Arthur mulled it over a bit longer. Meanwhile, it began to snow lightly, and then more thickly. The clocktower opposite became obscured with snowflakes. A pall of white clouds descended, lowering visibility to a matter of yards.
Cuphandle tapped him on the shoulder and gestured with his thumb. "Out."
"What."
"I said, out. Let's walk to the edge and you can take a look at your new life. Maybe that will help speed your tortoise-like thinking along."
"Very well." Arthur got out. Cuphandle had an umbrella, and together they huddled under it while pedestrians hurried back and forth. None of them knew, of course, that a parallel world opened on the other side of the bridge just for Arthur, if he decided to follow through on his wish for a new life. Arthur held his lapels together and pulled his chin in, and even at that the chill wind got into his shirt and made him have goose bumps. Large snowflakes slammed against his skin and melted with icy pinprick pain.
Then, abruptly, they were on the other side. Cuphandle gestured for him to step on a certain spot and then walk straight forward. "You don't need to come back. Just keep walking and it will all take care of itself. You'll be twenty years old in a fresh new body, and you'll be sprinting the mile in four minutes. You can have all that and sixty more years of new life, all in about ten minutes if you decide to move along."
Cuphandle stayed behind while Arthur walked into a summer meadow filled with flowers. The air was warm and balmy. It smelled of newly mown hay, because farmers in a nearby dell were busy cutting the dry, late-summer grass. Somewhere nearby, cows mooed and sheep leaped about. Birds flew overhead in a clear blue sky. Arthur had to shield his eyes with his hand, and sweat formed on his forehead and got into his eyes as he looked up at the birds.
"Well, what do you think?" Cuphandle's voice sounded from in the blizzard.
"Peachy," Arthur said. "I like it."
"Two minutes," Cuphandle announced gleefully, sounding glad to have it all over with.
"You'll deserve a promotion when we are done, you and I," Arthur called out.
"I look forward to a long vacation first."
"And a well deserved one," Arthur said, touching the warm, heavy vest pocket watch in his trousers.
From the other side, he heard the rumbling in the clocktower as the great bells began to wind up for their twelve o'clock ring. First there was a good thirty seconds of carillon song. Then the first hour tolled. Then the second. In another ten seconds, his old life would be irrevocably lost in favor of a new one.
The third bell tolled, and then the fourth.
Nearby in a field, Arthur noticed a dramatic scene.

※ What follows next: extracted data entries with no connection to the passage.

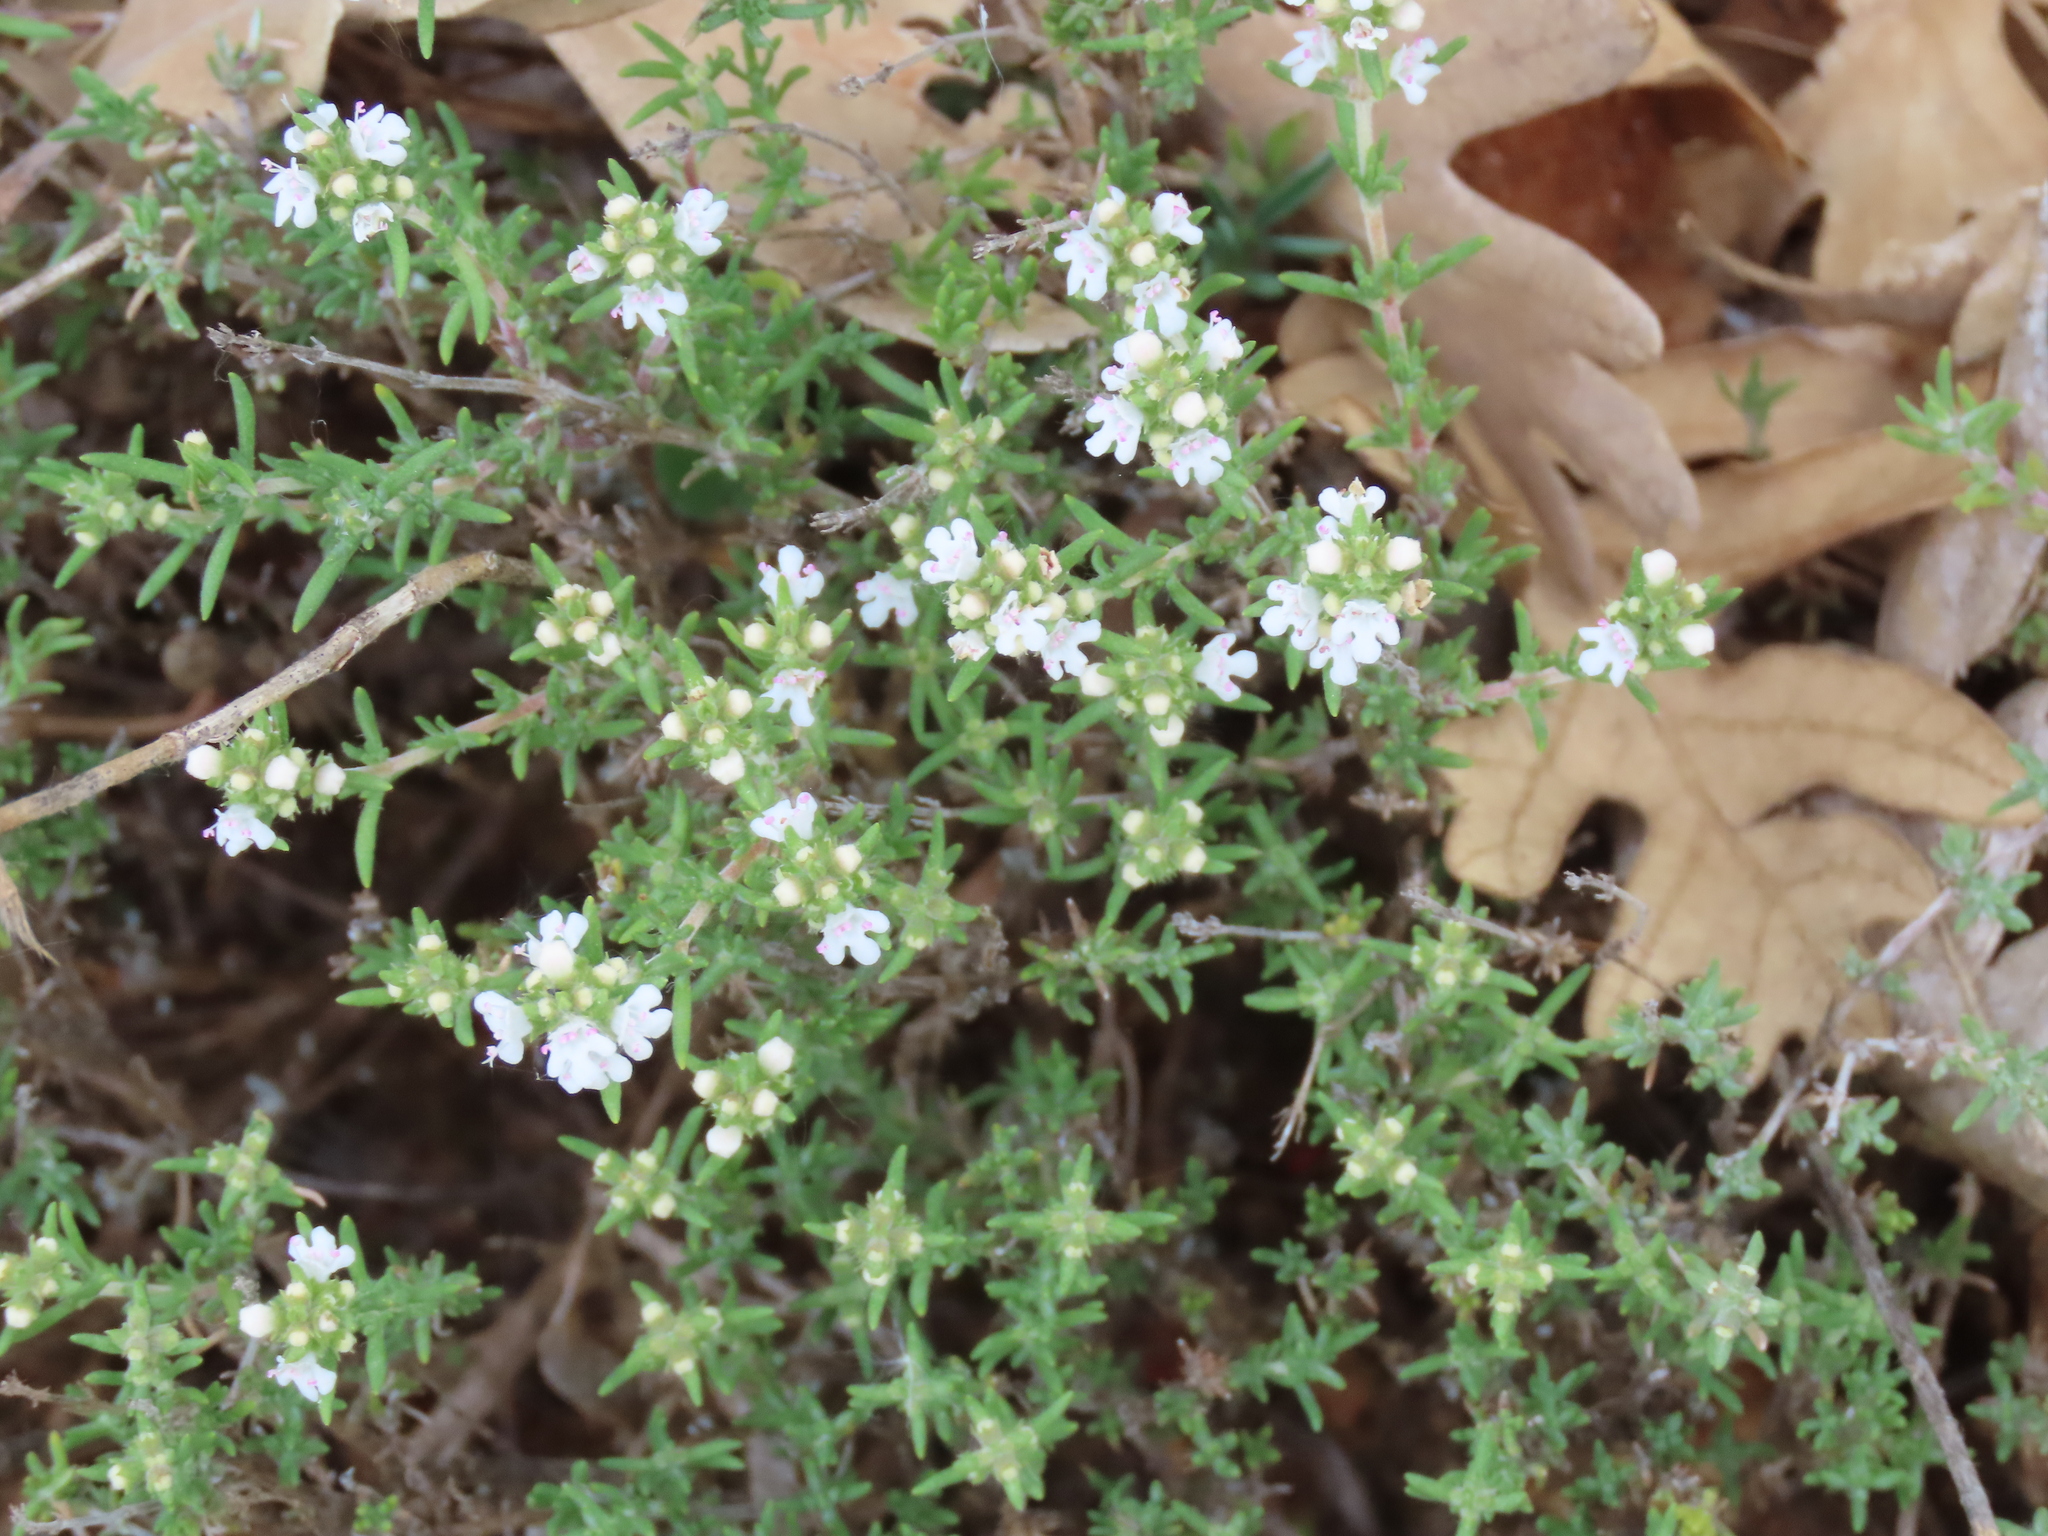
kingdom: Plantae
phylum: Tracheophyta
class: Magnoliopsida
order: Lamiales
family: Lamiaceae
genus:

He saw a man and woman having a picnic in the shade of a linden tree.
The fifth bell rang, and then the sixth.
Their car was parked nearby. A fishing pole tilted over a stream, with its line in the water. The woman's book lay open, face down, nearby.
The seventh bell rang, and then the eighth. Four more seconds to go.
The man and woman lay beside each other, fully dressed and kissing passionately. The man's face pressed down on hers in a most romantic manner. A car approached and fell silent.
The ninth bell rang. Three seconds to go.
The hypnotic quiet of a summer's day lulled Arthur. He inhaled deeply the scents of new-mown grass and blooming flowers. He listened to birds twittering and crickets chirping. Sheep lowed on a hillside, and their herd dog barked for them to stay in line.
Suddenly, another man burst out of a cluster of bushes and started yelling: "You scoundrel!" He threw himself on the other man.
The tenth bell rang. Two seconds to go.
Both men rolled about throwing punches while the woman shied away in horror. Nothing different here, Arthur thought. Nothing really special.
The eleventh bell rang. One second to go.
"Stop," Arthur yelled. "I don't want to go through with this." He strode back toward the blizzard.
The twelfth bell rang. The matter was finished.